NEW YORK – Gilead company Kite said on Thursday that it has submitted a supplemental biologics license application to the US Food and Drug Administration for its autologous CAR T-cell therapy brexucabtagene autoleucel (Tecartus) as a treatment for relapsed or refractory B-cell precursor acute lymphoblastic lymphoma (ALL).

The treatment, which involves harvesting patients' immune cells, engineering them to target CD19, then reinfusing them following a lymphodepleting chemotherapy regimen, received FDA accelerated approval in mantle cell lymphoma last year

The latest supplemental application includes data from the Phase I/II Zuma-3 trial, in which researchers evaluated 125 ALL patients for their overall complete remission rate on brexucabtagene autoleucel as the primary endpoint. Kite plans to present results from this study at an upcoming medical meeting.
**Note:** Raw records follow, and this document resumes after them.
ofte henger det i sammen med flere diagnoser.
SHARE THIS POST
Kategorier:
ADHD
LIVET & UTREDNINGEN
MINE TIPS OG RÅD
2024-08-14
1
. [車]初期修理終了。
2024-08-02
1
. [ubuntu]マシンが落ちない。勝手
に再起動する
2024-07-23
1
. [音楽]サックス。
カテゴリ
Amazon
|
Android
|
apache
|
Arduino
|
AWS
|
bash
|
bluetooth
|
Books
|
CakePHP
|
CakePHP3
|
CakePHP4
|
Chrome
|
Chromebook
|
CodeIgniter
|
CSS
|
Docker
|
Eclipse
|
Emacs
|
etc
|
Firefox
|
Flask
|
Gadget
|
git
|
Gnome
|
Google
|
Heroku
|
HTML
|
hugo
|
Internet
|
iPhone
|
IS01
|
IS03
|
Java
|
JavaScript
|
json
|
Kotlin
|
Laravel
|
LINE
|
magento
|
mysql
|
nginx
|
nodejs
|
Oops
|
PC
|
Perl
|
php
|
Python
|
"Tecartus has already begun to transform the outlook for many patients with relapsed or refractory mantle cell lymphoma, and we're encouraged by the data we've seen in adult patients with relapsed or refractory ALL," Frank Neumann, Kite's global head of clinical development, said in a statement. "We are working closely with the FDA to progress our application and to bring the benefits of CAR T to patients with this particularly intractable leukemia."